**THE TASK**.
Below is a set of records. Repeat all of them exactly.

(Collected data entries)
%%

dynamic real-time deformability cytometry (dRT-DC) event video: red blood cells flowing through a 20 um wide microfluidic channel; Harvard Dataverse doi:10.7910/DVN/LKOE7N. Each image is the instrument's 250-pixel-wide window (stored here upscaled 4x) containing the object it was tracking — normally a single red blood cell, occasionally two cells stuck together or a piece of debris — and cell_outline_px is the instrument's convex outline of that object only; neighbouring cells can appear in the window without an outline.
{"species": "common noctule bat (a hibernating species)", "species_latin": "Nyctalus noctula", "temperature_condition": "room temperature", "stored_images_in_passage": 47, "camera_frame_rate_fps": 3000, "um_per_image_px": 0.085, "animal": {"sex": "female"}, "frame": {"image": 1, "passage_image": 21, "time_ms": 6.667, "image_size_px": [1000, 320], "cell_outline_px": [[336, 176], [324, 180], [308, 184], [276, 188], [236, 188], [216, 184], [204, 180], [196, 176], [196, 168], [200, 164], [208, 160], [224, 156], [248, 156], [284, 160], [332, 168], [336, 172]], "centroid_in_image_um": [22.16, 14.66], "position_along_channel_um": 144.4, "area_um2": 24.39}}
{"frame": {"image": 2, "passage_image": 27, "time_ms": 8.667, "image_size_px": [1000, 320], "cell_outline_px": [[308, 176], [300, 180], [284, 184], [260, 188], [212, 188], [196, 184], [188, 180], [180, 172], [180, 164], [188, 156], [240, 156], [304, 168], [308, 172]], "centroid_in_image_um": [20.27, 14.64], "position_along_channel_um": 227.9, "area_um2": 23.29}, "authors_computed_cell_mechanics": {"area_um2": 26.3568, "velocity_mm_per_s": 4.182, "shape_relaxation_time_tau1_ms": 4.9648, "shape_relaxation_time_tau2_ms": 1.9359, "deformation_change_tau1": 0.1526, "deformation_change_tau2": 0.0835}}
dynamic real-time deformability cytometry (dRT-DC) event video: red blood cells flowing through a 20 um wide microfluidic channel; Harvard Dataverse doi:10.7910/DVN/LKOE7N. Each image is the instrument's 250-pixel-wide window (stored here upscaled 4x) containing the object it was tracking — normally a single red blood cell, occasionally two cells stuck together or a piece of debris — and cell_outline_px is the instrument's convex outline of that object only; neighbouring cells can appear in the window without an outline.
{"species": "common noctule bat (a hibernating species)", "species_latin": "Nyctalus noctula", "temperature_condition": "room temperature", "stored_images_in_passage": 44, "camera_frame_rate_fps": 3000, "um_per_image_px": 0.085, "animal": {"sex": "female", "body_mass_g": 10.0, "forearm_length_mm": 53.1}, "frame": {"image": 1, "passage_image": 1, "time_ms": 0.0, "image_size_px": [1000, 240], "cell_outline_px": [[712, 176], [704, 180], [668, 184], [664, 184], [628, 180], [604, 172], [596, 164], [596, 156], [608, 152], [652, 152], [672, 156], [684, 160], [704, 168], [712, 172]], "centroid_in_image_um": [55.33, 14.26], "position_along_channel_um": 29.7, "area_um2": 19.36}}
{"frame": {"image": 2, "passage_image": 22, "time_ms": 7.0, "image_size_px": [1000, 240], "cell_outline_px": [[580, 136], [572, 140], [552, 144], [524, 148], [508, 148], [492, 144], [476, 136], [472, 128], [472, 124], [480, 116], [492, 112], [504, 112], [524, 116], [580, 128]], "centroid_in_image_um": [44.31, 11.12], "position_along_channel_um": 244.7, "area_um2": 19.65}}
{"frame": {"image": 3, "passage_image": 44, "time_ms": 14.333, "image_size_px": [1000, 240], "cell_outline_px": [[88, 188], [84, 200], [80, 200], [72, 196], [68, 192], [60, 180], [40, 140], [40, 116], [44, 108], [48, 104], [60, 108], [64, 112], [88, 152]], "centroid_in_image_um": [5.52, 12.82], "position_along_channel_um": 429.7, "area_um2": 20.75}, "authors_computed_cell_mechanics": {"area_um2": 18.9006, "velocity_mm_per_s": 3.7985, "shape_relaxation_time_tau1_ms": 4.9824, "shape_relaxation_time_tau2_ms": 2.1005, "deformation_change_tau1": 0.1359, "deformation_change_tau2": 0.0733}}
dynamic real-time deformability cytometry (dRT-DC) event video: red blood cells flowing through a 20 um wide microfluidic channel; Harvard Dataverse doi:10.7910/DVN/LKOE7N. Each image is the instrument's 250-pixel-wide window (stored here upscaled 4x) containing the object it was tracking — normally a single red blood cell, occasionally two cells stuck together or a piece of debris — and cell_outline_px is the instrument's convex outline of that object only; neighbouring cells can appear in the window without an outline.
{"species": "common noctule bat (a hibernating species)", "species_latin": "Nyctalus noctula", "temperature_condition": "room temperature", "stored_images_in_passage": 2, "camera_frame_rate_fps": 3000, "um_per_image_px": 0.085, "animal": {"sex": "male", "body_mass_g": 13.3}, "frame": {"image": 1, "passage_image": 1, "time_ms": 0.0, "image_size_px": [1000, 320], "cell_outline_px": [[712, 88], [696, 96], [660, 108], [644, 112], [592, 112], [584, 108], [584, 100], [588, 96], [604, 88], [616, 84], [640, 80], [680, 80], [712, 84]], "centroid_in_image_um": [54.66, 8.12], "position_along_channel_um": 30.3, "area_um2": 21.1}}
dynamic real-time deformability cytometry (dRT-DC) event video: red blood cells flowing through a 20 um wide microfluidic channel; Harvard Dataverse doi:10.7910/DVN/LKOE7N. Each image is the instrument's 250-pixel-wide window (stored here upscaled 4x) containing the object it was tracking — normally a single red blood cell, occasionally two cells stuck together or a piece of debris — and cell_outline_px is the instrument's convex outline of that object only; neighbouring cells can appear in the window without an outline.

%%

**TASK RESPONSE**.
dynamic real-time deformability cytometry (dRT-DC) event video: red blood cells flowing through a 20 um wide microfluidic channel; Harvard Dataverse doi:10.7910/DVN/LKOE7N. Each image is the instrument's 250-pixel-wide window (stored here upscaled 4x) containing the object it was tracking — normally a single red blood cell, occasionally two cells stuck together or a piece of debris — and cell_outline_px is the instrument's convex outline of that object only; neighbouring cells can appear in the window without an outline.
{"species": "common noctule bat (a hibernating species)", "species_latin": "Nyctalus noctula", "temperature_condition": "room temperature", "stored_images_in_passage": 47, "camera_frame_rate_fps": 3000, "um_per_image_px": 0.085, "animal": {"sex": "female"}, "frame": {"image": 1, "passage_image": 21, "time_ms": 6.667, "image_size_px": [1000, 320], "cell_outline_px": [[336, 176], [324, 180], [308, 184], [276, 188], [236, 188], [216, 184], [204, 180], [196, 176], [196, 168], [200, 164], [208, 160], [224, 156], [248, 156], [284, 160], [332, 168], [336, 172]], "centroid_in_image_um": [22.16, 14.66], "position_along_channel_um": 144.4, "area_um2": 24.39}}
{"frame": {"image": 2, "passage_image": 27, "time_ms": 8.667, "image_size_px": [1000, 320], "cell_outline_px": [[308, 176], [300, 180], [284, 184], [260, 188], [212, 188], [196, 184], [188, 180], [180, 172], [180, 164], [188, 156], [240, 156], [304, 168], [308, 172]], "centroid_in_image_um": [20.27, 14.64], "position_along_channel_um": 227.9, "area_um2": 23.29}, "authors_computed_cell_mechanics": {"area_um2": 26.3568, "velocity_mm_per_s": 4.182, "shape_relaxation_time_tau1_ms": 4.9648, "shape_relaxation_time_tau2_ms": 1.9359, "deformation_change_tau1": 0.1526, "deformation_change_tau2": 0.0835}}
dynamic real-time deformability cytometry (dRT-DC) event video: red blood cells flowing through a 20 um wide microfluidic channel; Harvard Dataverse doi:10.7910/DVN/LKOE7N. Each image is the instrument's 250-pixel-wide window (stored here upscaled 4x) containing the object it was tracking — normally a single red blood cell, occasionally two cells stuck together or a piece of debris — and cell_outline_px is the instrument's convex outline of that object only; neighbouring cells can appear in the window without an outline.
{"species": "common noctule bat (a hibernating species)", "species_latin": "Nyctalus noctula", "temperature_condition": "room temperature", "stored_images_in_passage": 44, "camera_frame_rate_fps": 3000, "um_per_image_px": 0.085, "animal": {"sex": "female", "body_mass_g": 10.0, "forearm_length_mm": 53.1}, "frame": {"image": 1, "passage_image": 1, "time_ms": 0.0, "image_size_px": [1000, 240], "cell_outline_px": [[712, 176], [704, 180], [668, 184], [664, 184], [628, 180], [604, 172], [596, 164], [596, 156], [608, 152], [652, 152], [672, 156], [684, 160], [704, 168], [712, 172]], "centroid_in_image_um": [55.33, 14.26], "position_along_channel_um": 29.7, "area_um2": 19.36}}
{"frame": {"image": 2, "passage_image": 22, "time_ms": 7.0, "image_size_px": [1000, 240], "cell_outline_px": [[580, 136], [572, 140], [552, 144], [524, 148], [508, 148], [492, 144], [476, 136], [472, 128], [472, 124], [480, 116], [492, 112], [504, 112], [524, 116], [580, 128]], "centroid_in_image_um": [44.31, 11.12], "position_along_channel_um": 244.7, "area_um2": 19.65}}
{"frame": {"image": 3, "passage_image": 44, "time_ms": 14.333, "image_size_px": [1000, 240], "cell_outline_px": [[88, 188], [84, 200], [80, 200], [72, 196], [68, 192], [60, 180], [40, 140], [40, 116], [44, 108], [48, 104], [60, 108], [64, 112], [88, 152]], "centroid_in_image_um": [5.52, 12.82], "position_along_channel_um": 429.7, "area_um2": 20.75}, "authors_computed_cell_mechanics": {"area_um2": 18.9006, "velocity_mm_per_s": 3.7985, "shape_relaxation_time_tau1_ms": 4.9824, "shape_relaxation_time_tau2_ms": 2.1005, "deformation_change_tau1": 0.1359, "deformation_change_tau2": 0.0733}}
dynamic real-time deformability cytometry (dRT-DC) event video: red blood cells flowing through a 20 um wide microfluidic channel; Harvard Dataverse doi:10.7910/DVN/LKOE7N. Each image is the instrument's 250-pixel-wide window (stored here upscaled 4x) containing the object it was tracking — normally a single red blood cell, occasionally two cells stuck together or a piece of debris — and cell_outline_px is the instrument's convex outline of that object only; neighbouring cells can appear in the window without an outline.
{"species": "common noctule bat (a hibernating species)", "species_latin": "Nyctalus noctula", "temperature_condition": "room temperature", "stored_images_in_passage": 2, "camera_frame_rate_fps": 3000, "um_per_image_px": 0.085, "animal": {"sex": "male", "body_mass_g": 13.3}, "frame": {"image": 1, "passage_image": 1, "time_ms": 0.0, "image_size_px": [1000, 320], "cell_outline_px": [[712, 88], [696, 96], [660, 108], [644, 112], [592, 112], [584, 108], [584, 100], [588, 96], [604, 88], [616, 84], [640, 80], [680, 80], [712, 84]], "centroid_in_image_um": [54.66, 8.12], "position_along_channel_um": 30.3, "area_um2": 21.1}}
dynamic real-time deformability cytometry (dRT-DC) event video: red blood cells flowing through a 20 um wide microfluidic channel; Harvard Dataverse doi:10.7910/DVN/LKOE7N. Each image is the instrument's 250-pixel-wide window (stored here upscaled 4x) containing the object it was tracking — normally a single red blood cell, occasionally two cells stuck together or a piece of debris — and cell_outline_px is the instrument's convex outline of that object only; neighbouring cells can appear in the window without an outline.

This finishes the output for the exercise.